Collect every line in the items below that contains the word "value", with uppercase and lowercase counted as different.

*** Opening Supplied material ***

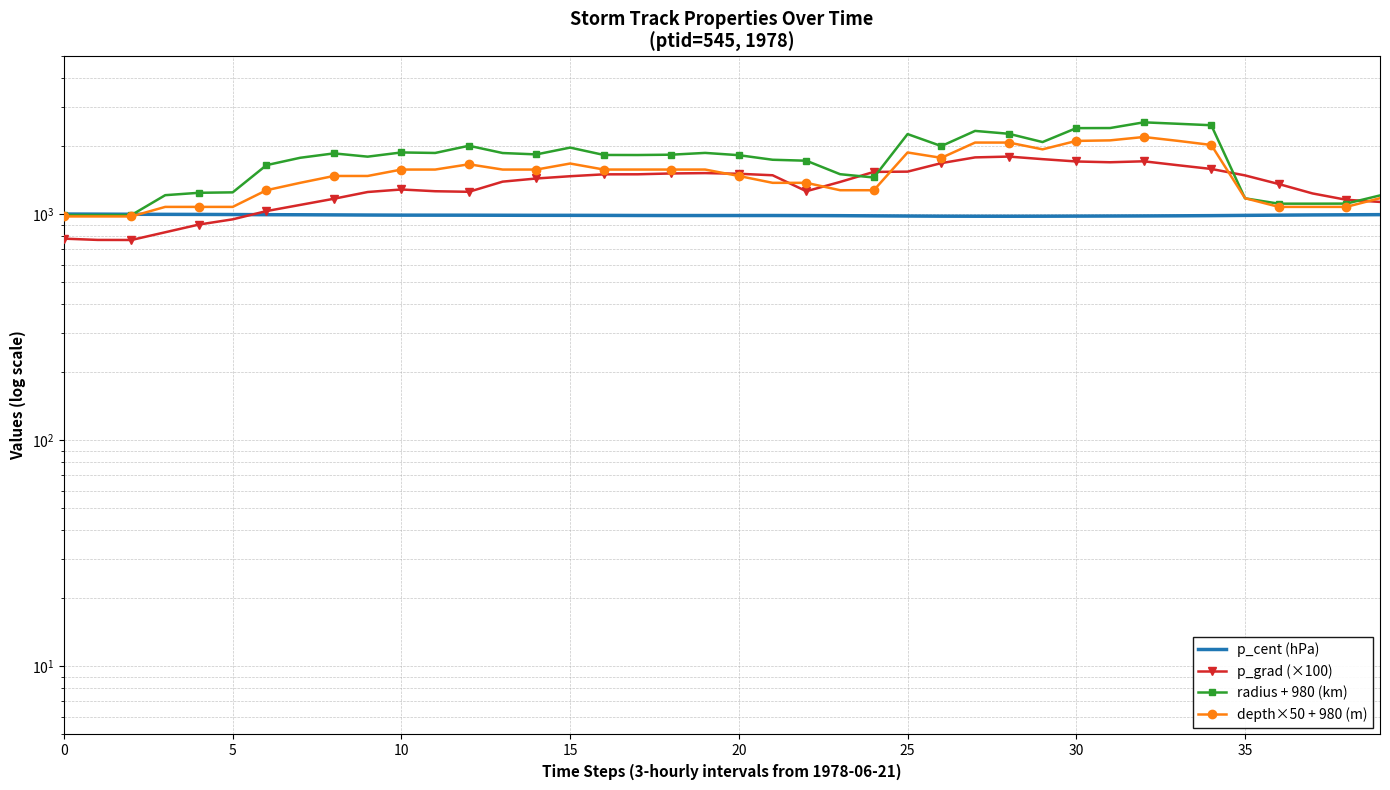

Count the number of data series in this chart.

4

*** Closing Supplied material ***
*** Opening Supplied material ***

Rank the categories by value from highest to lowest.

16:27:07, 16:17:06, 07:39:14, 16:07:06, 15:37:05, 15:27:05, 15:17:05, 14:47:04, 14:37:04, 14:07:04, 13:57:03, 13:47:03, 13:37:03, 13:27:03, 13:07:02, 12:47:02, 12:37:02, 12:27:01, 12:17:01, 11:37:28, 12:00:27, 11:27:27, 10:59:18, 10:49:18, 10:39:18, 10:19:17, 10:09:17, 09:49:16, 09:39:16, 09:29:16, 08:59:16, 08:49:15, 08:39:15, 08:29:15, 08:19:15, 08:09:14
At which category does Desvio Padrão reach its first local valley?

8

*** Closing Supplied material ***
*** Opening Supplied material ***

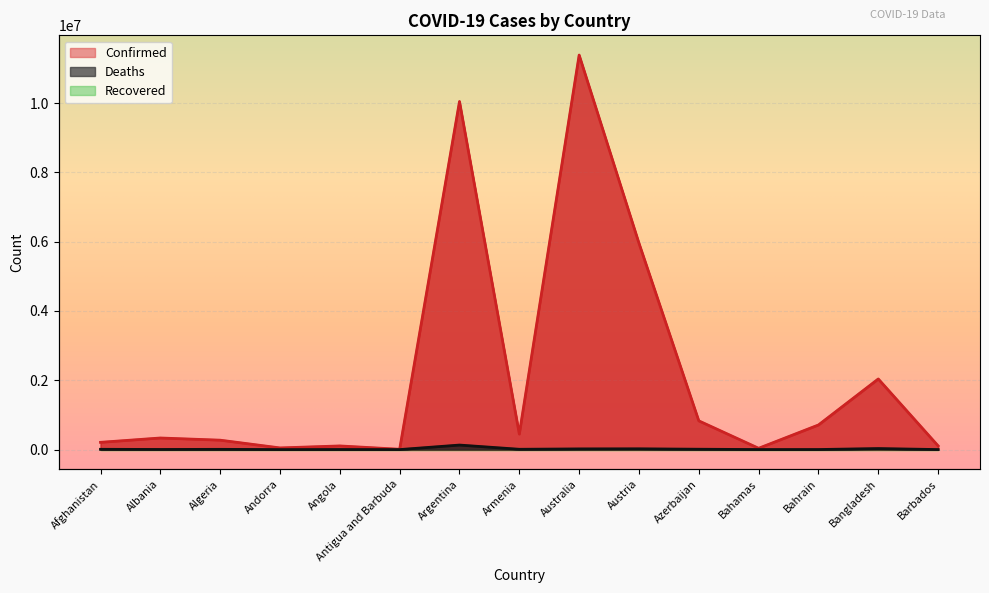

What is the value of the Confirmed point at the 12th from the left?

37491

*** Closing Supplied material ***

Solution to the exercise →
Rank the categories by value from highest to lowest.
What is the value of the Confirmed point at the 12th from the left?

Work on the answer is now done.